Parts of the exercise:
A. In the Rust deserialization question, what format did the writer use to store data between two runs of the software?
B. Reproduce the passage of the Rust deserialization question that begins at the words "#[derive(Serialize, Debug, Copy, Clone)]" and stops after "generated by Rust.".

Reading passage:
= = =
How to implement the default deserialiazation of a Rust Enum in custom deserialization


I am a new learner of Rust and currently slowly moving a Python project to Rust. To store data between two runs of the software, I serialized my data in YAML. But I'm currently stuck on the deserialization of old file produced by Python.

One of my type is defined as following in Rust

use serde::{Serialize, Deserialize};

#[derive(Serialize, Debug, Copy, Clone)]
pub enum Symbol {
    #[serde(alias = "BOW")]
    Bow,
    #[serde(alias = "SWORD")]
    Sword,
    Poison(u8),
    // Many more variant
}

So far, it's work pretty well with serializing and deserializing when using files generated by Rust.

Sadly, when I chose the serialization way in Python, I serialized the poison in the shape Poison(X), so to handle this, I need to implement a custom deserialization method. For reference, the same data in YAML serialized by Rust and by Python

# With Rust
symbols:
  - Bow
  - Poison: 10
# With Python
symbols:
  - BOW
  - POISON(10)

I want my Rust program to be able to read files output by Python as well as the ones output by Rust; people use this program and I don't want to break backward compatibility (but I don't have forward-compatibility).

So, I started to write my custom deserialization and used to OOP in Python, I would want my deserialization to inherit the default behavior. But Rust does not provide OOP, so I would have to write a code to mimic the default deserialization. And I don't want to do this part, as I am pretty sure, serde's developers made it way better than I would.

So, I'm asking you if you would happen to have an idea of how to do it without re-coding the default behavior.
= = =
Data to examine:
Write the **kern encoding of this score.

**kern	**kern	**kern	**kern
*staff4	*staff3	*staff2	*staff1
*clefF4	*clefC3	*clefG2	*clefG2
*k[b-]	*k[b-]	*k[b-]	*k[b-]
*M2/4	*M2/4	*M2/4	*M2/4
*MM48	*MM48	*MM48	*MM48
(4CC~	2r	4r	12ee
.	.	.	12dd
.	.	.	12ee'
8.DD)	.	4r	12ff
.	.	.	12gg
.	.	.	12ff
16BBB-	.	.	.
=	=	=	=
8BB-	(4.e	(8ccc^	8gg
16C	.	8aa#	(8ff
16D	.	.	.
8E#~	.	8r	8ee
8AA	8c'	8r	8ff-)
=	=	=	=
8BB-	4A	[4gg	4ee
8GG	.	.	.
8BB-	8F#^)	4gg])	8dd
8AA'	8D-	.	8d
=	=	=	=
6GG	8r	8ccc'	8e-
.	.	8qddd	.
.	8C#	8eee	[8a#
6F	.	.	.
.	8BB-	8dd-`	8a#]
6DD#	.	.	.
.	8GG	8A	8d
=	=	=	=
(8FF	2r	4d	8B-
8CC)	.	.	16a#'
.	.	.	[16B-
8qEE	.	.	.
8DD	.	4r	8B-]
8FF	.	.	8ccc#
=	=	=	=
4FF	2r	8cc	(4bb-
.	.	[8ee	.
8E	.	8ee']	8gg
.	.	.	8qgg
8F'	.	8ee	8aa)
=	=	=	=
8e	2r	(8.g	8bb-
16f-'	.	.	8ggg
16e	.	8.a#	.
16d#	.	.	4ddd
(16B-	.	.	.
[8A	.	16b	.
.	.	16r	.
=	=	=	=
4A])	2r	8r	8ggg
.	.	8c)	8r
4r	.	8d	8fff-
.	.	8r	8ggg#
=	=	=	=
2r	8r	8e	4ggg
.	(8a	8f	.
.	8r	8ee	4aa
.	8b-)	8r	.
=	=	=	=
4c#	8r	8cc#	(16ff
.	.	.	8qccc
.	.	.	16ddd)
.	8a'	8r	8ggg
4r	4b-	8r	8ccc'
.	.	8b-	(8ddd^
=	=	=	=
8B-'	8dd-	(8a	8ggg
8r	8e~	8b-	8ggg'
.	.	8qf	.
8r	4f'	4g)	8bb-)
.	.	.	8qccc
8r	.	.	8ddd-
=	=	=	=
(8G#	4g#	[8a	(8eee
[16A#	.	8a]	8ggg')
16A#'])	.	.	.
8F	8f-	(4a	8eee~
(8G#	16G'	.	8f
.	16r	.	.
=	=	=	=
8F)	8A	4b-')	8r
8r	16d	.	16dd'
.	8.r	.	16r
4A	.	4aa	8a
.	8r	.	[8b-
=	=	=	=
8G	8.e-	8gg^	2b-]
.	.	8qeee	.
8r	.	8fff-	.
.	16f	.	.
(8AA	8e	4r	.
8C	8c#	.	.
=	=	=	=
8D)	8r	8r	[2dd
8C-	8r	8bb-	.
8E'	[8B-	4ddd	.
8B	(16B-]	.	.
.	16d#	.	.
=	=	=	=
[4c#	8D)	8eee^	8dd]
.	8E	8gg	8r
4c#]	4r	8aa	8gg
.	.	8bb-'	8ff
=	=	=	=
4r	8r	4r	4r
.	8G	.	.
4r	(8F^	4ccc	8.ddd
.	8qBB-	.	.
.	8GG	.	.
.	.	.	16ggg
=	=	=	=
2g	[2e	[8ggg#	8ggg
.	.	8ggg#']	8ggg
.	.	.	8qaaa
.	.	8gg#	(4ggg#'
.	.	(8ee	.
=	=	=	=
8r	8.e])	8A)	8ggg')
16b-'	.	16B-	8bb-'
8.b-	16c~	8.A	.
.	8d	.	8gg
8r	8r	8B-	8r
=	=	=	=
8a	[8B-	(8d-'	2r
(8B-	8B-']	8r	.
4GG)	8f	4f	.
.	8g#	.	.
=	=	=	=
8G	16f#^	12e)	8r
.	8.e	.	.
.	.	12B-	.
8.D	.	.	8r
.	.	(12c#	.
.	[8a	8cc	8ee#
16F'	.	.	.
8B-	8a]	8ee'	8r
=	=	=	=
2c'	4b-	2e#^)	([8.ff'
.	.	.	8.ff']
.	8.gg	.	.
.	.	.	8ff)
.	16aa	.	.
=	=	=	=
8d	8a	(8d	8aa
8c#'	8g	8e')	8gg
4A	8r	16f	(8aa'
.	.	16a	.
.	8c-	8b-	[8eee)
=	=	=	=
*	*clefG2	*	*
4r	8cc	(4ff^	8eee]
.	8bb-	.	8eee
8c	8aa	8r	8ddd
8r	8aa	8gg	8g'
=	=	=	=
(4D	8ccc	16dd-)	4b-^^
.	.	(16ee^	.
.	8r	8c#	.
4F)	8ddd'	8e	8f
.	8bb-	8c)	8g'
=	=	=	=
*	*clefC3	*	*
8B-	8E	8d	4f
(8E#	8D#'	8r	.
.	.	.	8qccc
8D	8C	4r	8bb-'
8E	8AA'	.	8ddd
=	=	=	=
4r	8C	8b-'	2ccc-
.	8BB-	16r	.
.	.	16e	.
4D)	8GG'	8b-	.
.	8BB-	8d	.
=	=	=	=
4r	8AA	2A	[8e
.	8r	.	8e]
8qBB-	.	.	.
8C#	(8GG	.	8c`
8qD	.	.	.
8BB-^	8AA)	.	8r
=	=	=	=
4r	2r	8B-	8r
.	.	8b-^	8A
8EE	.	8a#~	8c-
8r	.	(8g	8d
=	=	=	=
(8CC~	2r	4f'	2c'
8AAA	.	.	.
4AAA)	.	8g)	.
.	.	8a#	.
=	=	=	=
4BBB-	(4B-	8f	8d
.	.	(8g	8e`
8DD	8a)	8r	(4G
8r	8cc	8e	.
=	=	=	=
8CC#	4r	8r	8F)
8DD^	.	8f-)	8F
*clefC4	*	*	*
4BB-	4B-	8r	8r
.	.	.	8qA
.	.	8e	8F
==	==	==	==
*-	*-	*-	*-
= = =
Results for each task:
A. YAML.

B.
#[derive(Serialize, Debug, Copy, Clone)]
pub enum Symbol {
    #[serde(alias = "BOW")]
    Bow,
    #[serde(alias = "SWORD")]
    Sword,
    Poison(u8),
    // Many more variant
}

So far, it's work pretty well with serializing and deserializing when using files generated by Rust.